This was a question coming from an education customer in Minnesota deploying OCS R2 Group Chat Server:
Their Group Chat client was working but the Group Chat administrator console was not. It was getting this error:
“Cannot sign in because of a problem with the chat room service….”
Server 2 received error while subscribing to peer 1, <1> <net.tcp://ocsgroupchat.campus.xxx.edu:8011/MGC/PeerService> <ChannelServer>. Details: Identity check failed for outgoing message. The expected DNS identity of the remote endpoint was 'ocsgroupchat.campus.xxx.edu' but the remote endpoint provided DNS claim 'ocscontent.xxx.edu'. If this is a legitimate remote endpoint, you can fix the problem by explicitly specifying DNS identity 'ocscontent.xxx.edu' as the Identity property of EndpointAddress when creating channel proxy.
Here are some support steps I found to check on your Group Chat Server installation that can relate to this error:
1. Verify the certificate assigned to the group chat server it should have both Server and Client Authentication. If you have only server authentication, sign in to admin console will fail with above error.
2. Above service accounts must be part of RTCUniversalServerAdmins group and also Administrators group of the group chat server. Also add the user name (admin account) with which you are going to sign in to group chat.
3. Enable the admin account along with the above five service accounts for SIP communication on OCS 2007 server R2. Configure them for Federation,PIC,Remote User Access and Enhanced presence.

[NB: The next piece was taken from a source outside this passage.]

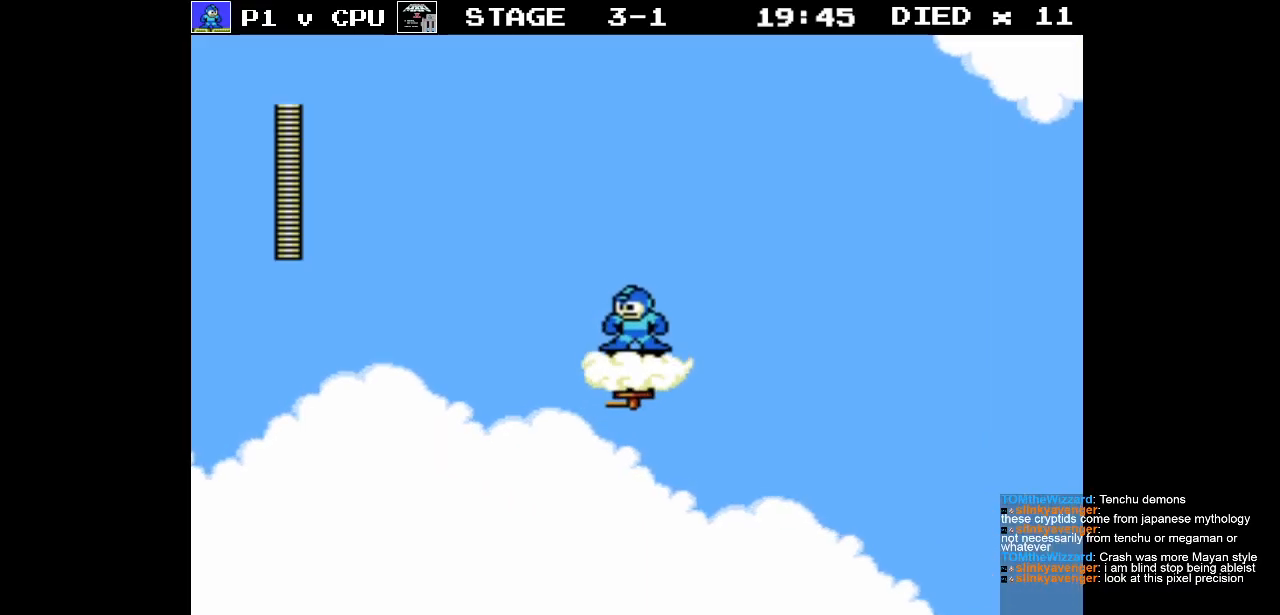
{"buttons": [], "events": []}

4. From SQL server management studio ->Security->Logins, Make sure all the above service accounts and admin account, are there. Then here Login properties, General-> default database for each of the account should be "GCDB", Under user mapping->check db_owner for all the service accounts.
5. Under GC admin sign in console->Edit Accounts Settings->Automatic Configuration->Uncheck "Use my Windows credentials to log in automatically" , then under Office communications Server leave Host "blank", select encrypted radio button, under Group Chat Server Settings leave Use default server address box unchecked and server address as "OCSchat service account uri"
6. C:\Documents and Settings\All Users\Application Data\Microsoft\Crypto\RSA\MachineKeys re-add the Lookup Service account and the Channel Service account and give them full control to this folder and re-apply full control to all the files in it and try to restart the services.
In their case, Step 6 resolved the Group Chat Admin Console error above.
For more on what is OCS R2 Group Chat Server read my other post here.
This was a question coming from an education customer in Minnesota deploying OCS R2 Group Chat Server
someone who is invalid host in chat v 2009 is preventing me from connecting
If your certificate uses Subject Alternate Names it is necessary to make sure the last DNS alternate name listed is the hostname of the Group Chat Server.
Thank you so much for your tip! I was searching for _hours_ on how to make this work trying to add a second group chat server to the pool!
I am having the exact same problem deplyong GC in my production environment, and the first thing that raises my attention in your post is the reference to the EKU of the certificate. In fact I also have a certificate with the EKU only with server authentication, which lead me to think that is the reason for my problem. Although no reference is made for the EKU in Microsoft documentation. But still, I must say that I have already deployed GC in a test environment where I used the exact same type of certificate ( No Client Authentication in EKU) and all works fine... This is not conclusive. Any new thoughts?